Exercise description: Go through the data and copy each line that holds "پوست".

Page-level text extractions
☆ ☆ ☆ ☆

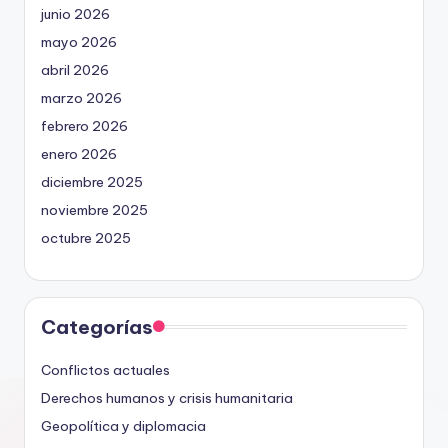
junio 2026
mayo 2026
abril 2026
marzo 2026
febrero 2026
enero 2026
diciembre 2025
noviembre 2025
octubre 2025
Categorías
Conflictos actuales
Derechos humanos y crisis humanitaria
Geopolítica y diplomacia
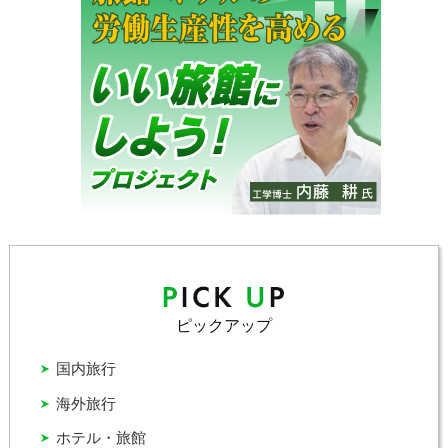
ピックアップ
国内旅行
海外旅行
ホテル・旅館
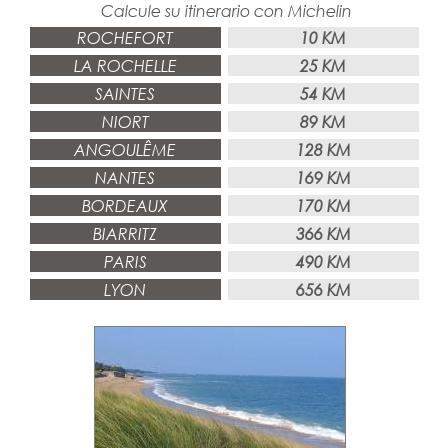
Calcule su itinerario con
Michelin
ROCHEFORT
10 KM
LA ROCHELLE
25 KM
SAINTES
54 KM
NIORT
89 KM
ANGOULÊME
128 KM
NANTES
169 KM
BORDEAUX
170 KM
BIARRITZ
366 KM
PARIS
490 KM
LYON
656 KM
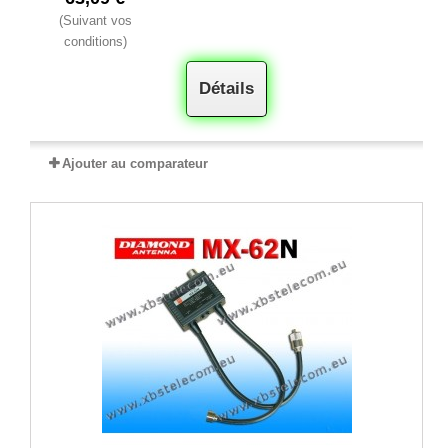
(Suivant vos
conditions)
Détails
Ajouter au comparateur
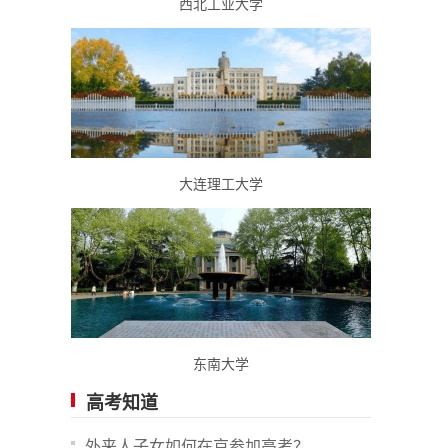
西北工业大学
大连理工大学
东南大学
高考知道
外来人子女如何在京参加高考？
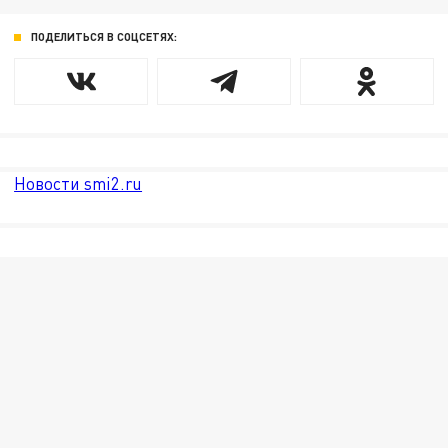
ПОДЕЛИТЬСЯ В СОЦСЕТЯХ:
Новости smi2.ru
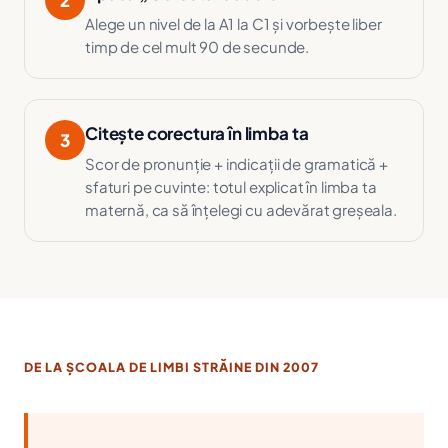
2
Alege un nivel de la A1 la C1 și vorbește liber
timp de cel mult 90 de secunde.
Citește corectura în limba ta
3
Scor de pronunție + indicații de gramatică +
sfaturi pe cuvinte: totul explicat în limba ta
maternă, ca să înțelegi cu adevărat greșeala.
DE LA ȘCOALA DE LIMBI STRĂINE DIN 2007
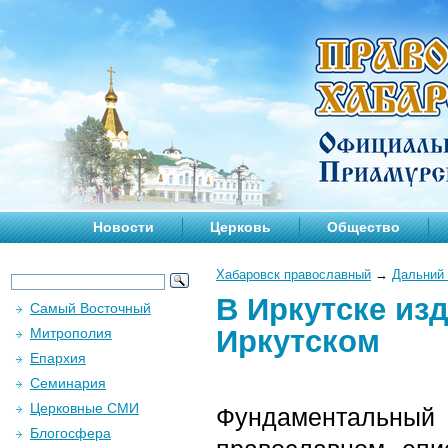
Новости
Церковь
Общество
Хабаровск православный
→
Дальний 
В Иркутске из
Самый Восточный
Иркутском
Митрополия
Епархия
Семинария
Церковные СМИ
Фундаментальный
Блогосфера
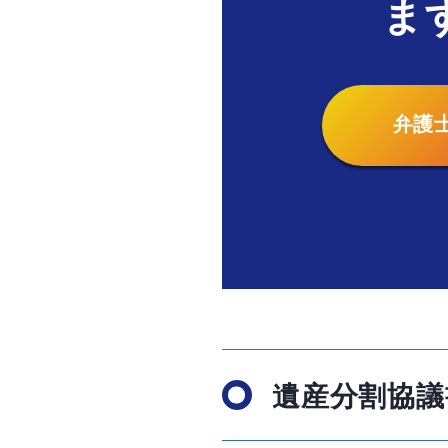
ま
弁護
遺産分割協議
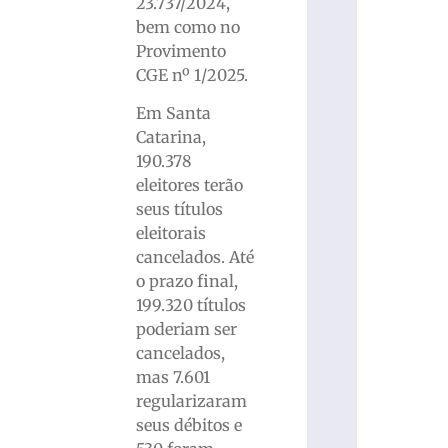
23.737/2024,
bem como no
Provimento
CGE nº 1/2025.
Em Santa
Catarina,
190.378
eleitores terão
seus títulos
eleitorais
cancelados. Até
o prazo final,
199.320 títulos
poderiam ser
cancelados,
mas 7.601
regularizaram
seus débitos e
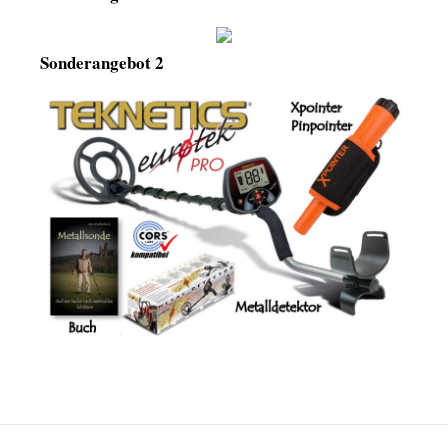
Sonderangebot 2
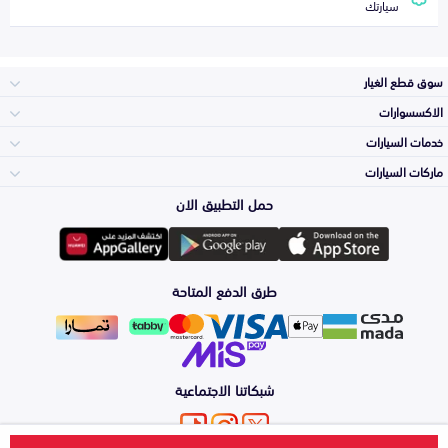
سيارتك
سوق قطع الغيار
الاكسسوارات
الصدامات و الشبوك
خدمات السيارات
والواجهة
الاكسسوارات
ماركات السيارات
الأكثر مبيعاً
حمل التطبيق الان
المكائن، القيرات
تويوتا
وملحقاتها
لوازم الرحلات
صيانة
طرق الدفع المتاحة
الشمعات
هيونداي
والاصطبات (الاضاءة)
اكسسوارات العناية
التلميع والعناية
الفرامل والأقمشة
شبكاتنا الاجتماعية
كيا
الزيوت و السوائل
حماية مقدمة السيارة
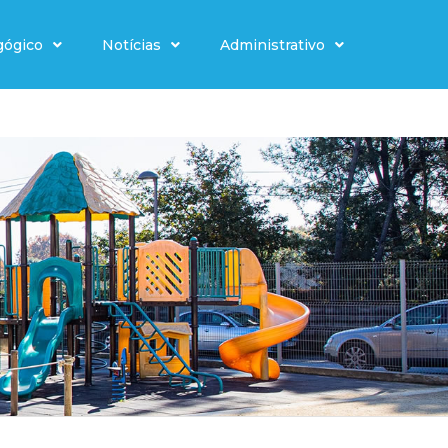
gógico
Notícias
Administrativo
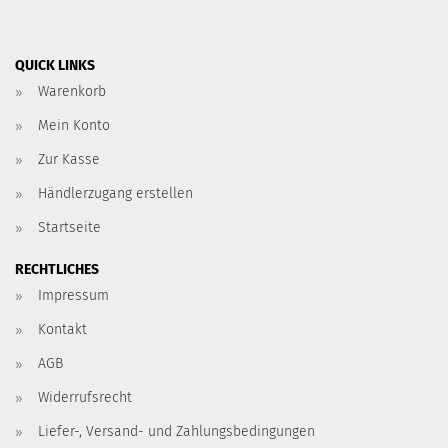
QUICK LINKS
Warenkorb
Mein Konto
Zur Kasse
Händlerzugang erstellen
Startseite
RECHTLICHES
Impressum
Kontakt
AGB
Widerrufsrecht
Liefer-, Versand- und Zahlungsbedingungen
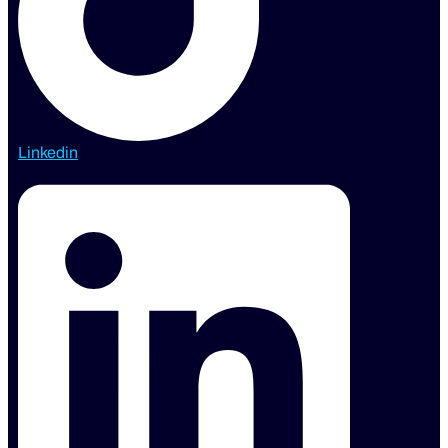
Linkedin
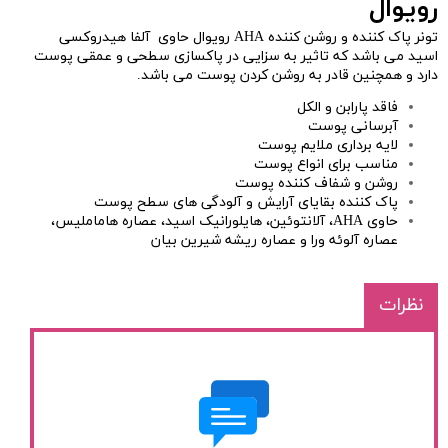
رویوال
تونر پاک کننده و روشن کننده AHA رویوال حاوی آلفا هیدروکسی
اسید می باشد که تاثیر به سزایی در پاکسازی سطحی و عمقی پوست
دارد و همچنین قادر به روشن کردن پوست می باشد.
فاقد پارابن و الکل
آبرسانی پوست
لایه برداری ملایم پوست
مناسب برای انواع پوست
روشن و شفاف کننده پوست
پاک کننده بقایای آرایش و آلودگی های سطح پوست
حاوی AHA، آلانتوئین، هایلورانیک اسید، عصاره هاماملیس،
عصاره آلوئه ورا و عصاره ریشه شیرین بیان
نظرات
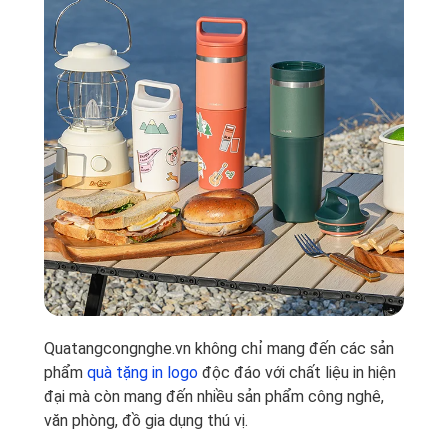
Quatangcongnghe.vn không chỉ mang đến các sản
phẩm
quà tặng in logo
độc đáo với chất liệu in hiện
đại mà còn mang đến nhiều sản phẩm công nghê,
văn phòng, đồ gia dụng thú vị.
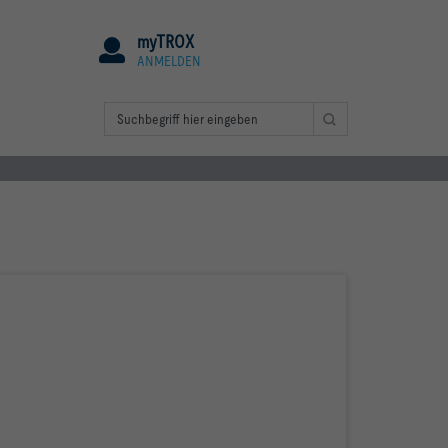
myTROX
ANMELDEN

☆ ☆ ☆ ☆

Answer box:
اسید می باشد که تاثیر به سزایی در پاکسازی سطحی و عمقی پوست
دارد و همچنین قادر به روشن کردن پوست می باشد.
آبرسانی پوست
لایه برداری ملایم پوست
مناسب برای انواع پوست
روشن و شفاف کننده پوست
پاک کننده بقایای آرایش و آلودگی های سطح پوست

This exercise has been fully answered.